• _WHAT YOU WILL DO_
Rewrite every line of the data with "vitrines" renamed to "expositores", leaving the rest unchanged.

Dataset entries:
<<<<
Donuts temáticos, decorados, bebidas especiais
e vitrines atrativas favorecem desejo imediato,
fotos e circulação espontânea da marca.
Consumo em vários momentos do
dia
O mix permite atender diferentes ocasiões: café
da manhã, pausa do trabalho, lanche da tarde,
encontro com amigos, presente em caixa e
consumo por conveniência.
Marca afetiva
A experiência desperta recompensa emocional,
>>>>
• _OUTPUT_
Donuts temáticos, decorados, bebidas especiais
e expositores atrativas favorecem desejo imediato,
fotos e circulação espontânea da marca.
Consumo em vários momentos do
dia
O mix permite atender diferentes ocasiões: café
da manhã, pausa do trabalho, lanche da tarde,
encontro com amigos, presente em caixa e
consumo por conveniência.
Marca afetiva
A experiência desperta recompensa emocional,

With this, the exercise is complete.